Any reason why this cannot be handled in __free_one_page and simply skip
the whole freeing of the HWPoisoned parts of the freed page (in case of
higher order).
> The routine that handles this also sets the refcount of these pages to 1, so the unpoison
> machinery will only have to check for PageHWPoison and to a put_page() to send
> the page to the buddy allocator.
>
> The Reserved bit is used because these pages will now __only__ be accessible through
> pfn walkers, and pfn walkers should respect Reserved pages.
> The PageHWPoison bit is used to remember that this page is poisoned, so the unpoison
> machinery knows that it is valid to unpoison it.

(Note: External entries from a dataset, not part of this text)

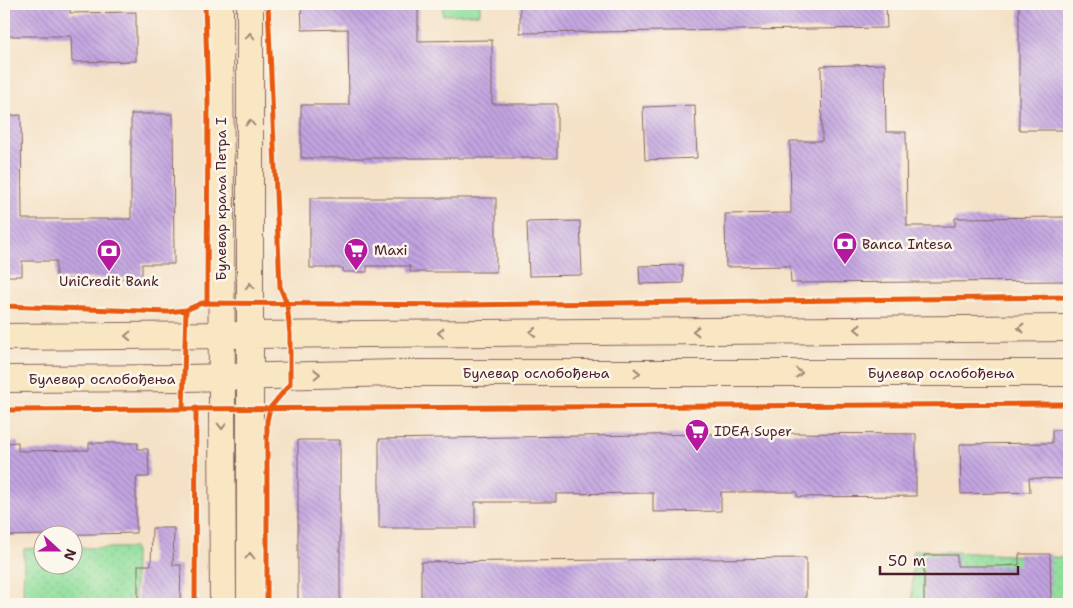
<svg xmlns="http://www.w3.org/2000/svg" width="1073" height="608" viewBox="0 0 1073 608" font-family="'Shantell Sans',sans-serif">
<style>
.grass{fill:url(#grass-dots);stroke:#6e7f64}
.pitch{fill:#92df9d;stroke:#6e7f64}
.building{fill:url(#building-back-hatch)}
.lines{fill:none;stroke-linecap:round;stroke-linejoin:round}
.secondary-casing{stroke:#866361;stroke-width:28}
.secondary{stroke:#f9e7c3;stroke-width:26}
.cycleway-casing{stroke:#fbf7ec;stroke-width:8}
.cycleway{stroke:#e8590c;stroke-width:5}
.oneway{stroke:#a28377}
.labels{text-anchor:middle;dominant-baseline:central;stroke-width:5;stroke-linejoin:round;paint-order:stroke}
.street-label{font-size:14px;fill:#4a1f2b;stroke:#fbf7ec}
.poi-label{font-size:14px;fill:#4a1f2b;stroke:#fbf7ec;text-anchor:start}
</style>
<defs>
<pattern id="grass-dots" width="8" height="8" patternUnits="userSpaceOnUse" patternTransform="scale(1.25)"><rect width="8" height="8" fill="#92df9d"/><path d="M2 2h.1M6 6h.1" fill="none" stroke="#7fbf87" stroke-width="1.8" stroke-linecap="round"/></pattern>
<pattern id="building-back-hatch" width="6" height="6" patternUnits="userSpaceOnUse" patternTransform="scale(1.25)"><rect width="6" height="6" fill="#c2a4e1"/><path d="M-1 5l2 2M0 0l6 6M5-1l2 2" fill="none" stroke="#a085b7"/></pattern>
</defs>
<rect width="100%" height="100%" fill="#fbf7ec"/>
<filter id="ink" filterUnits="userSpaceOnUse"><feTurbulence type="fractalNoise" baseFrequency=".02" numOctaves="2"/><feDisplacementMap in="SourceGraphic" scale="10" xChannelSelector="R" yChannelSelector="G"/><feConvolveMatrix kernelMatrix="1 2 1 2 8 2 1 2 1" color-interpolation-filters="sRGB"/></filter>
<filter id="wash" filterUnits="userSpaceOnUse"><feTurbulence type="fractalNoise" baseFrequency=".0096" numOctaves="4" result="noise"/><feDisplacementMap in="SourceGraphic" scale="20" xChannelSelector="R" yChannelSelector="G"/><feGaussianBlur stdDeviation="1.12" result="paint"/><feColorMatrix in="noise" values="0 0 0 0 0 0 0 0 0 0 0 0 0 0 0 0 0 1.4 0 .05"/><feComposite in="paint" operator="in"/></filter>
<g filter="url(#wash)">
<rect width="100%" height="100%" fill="#f4e1c6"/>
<!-- grass -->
<path class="grass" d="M 42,548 L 42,566 L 72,566 L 73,548 L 135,548 L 135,604 L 23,604 L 24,549 Z
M 913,550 L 1069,558 L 1069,604 L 912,604 Z"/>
<!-- pitch -->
<path class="pitch" d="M 443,4 L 480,4 L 480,14 L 443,15 Z"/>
<g id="blocks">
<!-- building -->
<path class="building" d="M 4,4 L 70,4 L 70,13 L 136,12 L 136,61 L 72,62 L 71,36 L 4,36 Z
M 301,4 L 418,4 L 418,41 L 492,40 L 492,104 L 557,104 L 557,158 L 301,158 L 301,105 L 349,105 L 348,29 L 302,30 Z
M 520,4 L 886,4 L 887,28 L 520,33 Z
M 1019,4 L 1069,4 L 1069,130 L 1019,130 Z
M 885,64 L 886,132 L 906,132 L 907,226 L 955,226 L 955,218 L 1069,217 L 1069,281 L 791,283 L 790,266 L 726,267 L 725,214 L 791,213 L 790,141 L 822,141 L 821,66 Z
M 695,105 L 697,158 L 645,160 L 643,107 Z
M 131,114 L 173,114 L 174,264 L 142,264 L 142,278 L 56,279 L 56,261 L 22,261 L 22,276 L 4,276 L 4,116 L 21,115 L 22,219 L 131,219 Z
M 310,198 L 496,198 L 496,272 L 410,272 L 410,266 L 367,266 L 367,272 L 343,272 L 343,268 L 310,268 Z
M 580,221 L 582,275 L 529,276 L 527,222 Z
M 683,265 L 683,283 L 640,284 L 639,266 Z
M 1052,430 L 1069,430 L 1069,479 L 1029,478 L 1030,492 L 961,494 L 960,444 L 1052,443 Z
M 781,433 L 916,434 L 916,496 L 797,497 L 797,492 L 721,492 L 721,511 L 653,512 L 653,493 L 556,494 L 556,502 L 475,502 L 475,528 L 379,528 L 379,439 Z
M 298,440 L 340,440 L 340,604 L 298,604 Z
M 18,442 L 18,451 L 89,450 L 89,443 L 138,443 L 138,449 L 148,449 L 149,477 L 137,477 L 136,485 L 136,533 L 4,536 L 4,443 Z
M 152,528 L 174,528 L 173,565 L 181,565 L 180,604 L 138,604 L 138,565 L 151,565 Z
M 1019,554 L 1050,554 L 1051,604 L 924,604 L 924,555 L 957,555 L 957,566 L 1001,566 L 1019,565 Z
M 806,558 L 806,604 L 421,604 L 421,562 Z"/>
</g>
</g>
<g filter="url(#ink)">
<use href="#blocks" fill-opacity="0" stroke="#866361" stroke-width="1"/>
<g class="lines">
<defs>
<path id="secondary" d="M 220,4 L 223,604
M 250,4 L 250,604
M 4,337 L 1069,328
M 4,379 L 185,378 L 399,373 L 1069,373"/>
</defs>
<!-- secondary casing -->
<use href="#secondary" class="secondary-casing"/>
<!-- secondary -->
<use href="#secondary" class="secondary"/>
<defs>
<path id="cycleway" d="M 205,4 L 208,98 L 207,303
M 4,306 L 168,312 L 186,310 L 202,303 L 463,305 L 1069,297
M 183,408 L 186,310
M 4,410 L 1069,404
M 195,604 L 196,408
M 267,604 L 267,421 L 270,408 L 290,384 L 290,334 L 287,304 L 280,287 L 268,4"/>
</defs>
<!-- cycleway casing -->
<use href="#cycleway" class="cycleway-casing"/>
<!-- cycleway -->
<use href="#cycleway" class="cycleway"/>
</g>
<!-- one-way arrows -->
<defs><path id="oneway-chevron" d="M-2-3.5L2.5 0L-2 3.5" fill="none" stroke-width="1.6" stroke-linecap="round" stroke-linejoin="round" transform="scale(1.25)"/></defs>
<g class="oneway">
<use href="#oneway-chevron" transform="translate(250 36) rotate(-90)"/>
<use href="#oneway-chevron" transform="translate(250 123) rotate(-90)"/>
<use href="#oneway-chevron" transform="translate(250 286) rotate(-90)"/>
<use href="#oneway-chevron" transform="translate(1021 328) rotate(180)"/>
<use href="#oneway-chevron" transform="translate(858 329) rotate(180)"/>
<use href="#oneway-chevron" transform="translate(696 331) rotate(180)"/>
<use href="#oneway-chevron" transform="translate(533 332) rotate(180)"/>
<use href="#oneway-chevron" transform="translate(441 333) rotate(179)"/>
<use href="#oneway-chevron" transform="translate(128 336) rotate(179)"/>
<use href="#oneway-chevron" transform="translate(637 373)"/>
<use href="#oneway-chevron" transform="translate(799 373)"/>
<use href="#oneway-chevron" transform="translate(317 374) rotate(-1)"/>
<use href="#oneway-chevron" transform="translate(222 426) rotate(90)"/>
<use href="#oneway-chevron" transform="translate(250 556) rotate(-90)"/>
</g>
</g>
<!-- icons -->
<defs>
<symbol id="bank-pin" viewBox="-11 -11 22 30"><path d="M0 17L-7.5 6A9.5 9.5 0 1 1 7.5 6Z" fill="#b5179e" stroke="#fbf7ec"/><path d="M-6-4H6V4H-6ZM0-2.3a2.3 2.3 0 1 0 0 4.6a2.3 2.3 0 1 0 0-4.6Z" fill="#fff"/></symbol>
<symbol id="supermarket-pin" viewBox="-11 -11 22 30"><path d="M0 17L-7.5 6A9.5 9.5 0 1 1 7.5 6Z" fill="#b5179e" stroke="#fbf7ec"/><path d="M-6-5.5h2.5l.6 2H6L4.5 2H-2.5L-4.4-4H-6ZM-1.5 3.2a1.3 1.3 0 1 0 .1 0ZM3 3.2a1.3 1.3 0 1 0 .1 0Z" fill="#fff"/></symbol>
</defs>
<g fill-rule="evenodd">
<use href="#bank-pin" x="831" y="230" width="28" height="38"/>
<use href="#supermarket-pin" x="342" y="236" width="28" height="38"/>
<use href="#bank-pin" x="95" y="237" width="28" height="38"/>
<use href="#supermarket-pin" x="683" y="417" width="28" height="38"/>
</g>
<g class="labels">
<!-- street labels -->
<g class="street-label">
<text transform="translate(221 199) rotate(-90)">Булевар краља Петра I</text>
<text x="536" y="373">Булевар ослобођења</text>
<text x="941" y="373">Булевар ослобођења</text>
<text x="102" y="379">Булевар ослобођења</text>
</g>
<!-- poi labels -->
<g class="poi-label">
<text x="862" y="244">Banca Intesa</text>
<text x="374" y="250">Maxi</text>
<text x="109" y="281" text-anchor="middle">UniCredit Bank</text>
<text x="714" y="431">IDEA Super</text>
</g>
</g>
<!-- margin -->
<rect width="1073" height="608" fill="none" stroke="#fbf7ec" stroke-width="20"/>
<!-- north arrow -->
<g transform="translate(58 550) rotate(111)"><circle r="24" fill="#fbf7ec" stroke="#b4a19f"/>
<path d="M0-4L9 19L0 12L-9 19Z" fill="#b5179e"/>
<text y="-8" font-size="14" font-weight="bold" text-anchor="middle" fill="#4a1f2b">N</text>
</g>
<!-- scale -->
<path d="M880 566v8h138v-8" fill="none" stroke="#4a1f2b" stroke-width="2.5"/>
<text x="888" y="566" font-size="15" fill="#4a1f2b" stroke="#fbf7ec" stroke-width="4" paint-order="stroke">50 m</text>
</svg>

Do we really need both bits? pfn walkers in general shouldn't handle
pages they do not know about.
> It should also let us get rid of some if not all of the PageHWPoison() checks.
Although this sounds really appealing. The kernel code appart from the
hwpoison subsystem shouldn't really care about hwpoison status. With
some few isolated exceptions of course.
> Overall, it seems to work as I no longer see the issue our customer and I faced.
\o/
> My goal is to go further and publish that fix along with several
> cleanups/refactors for the soft-offline machinery (hard-poison will come later),
> as I strongly think we do really need to re-work that a bit, to make it more simple.
>
> Since it will take a bit to have everything ready, I just wanted to
> let you know.
Thanks for the heads up and the work! The plan sounds great to me.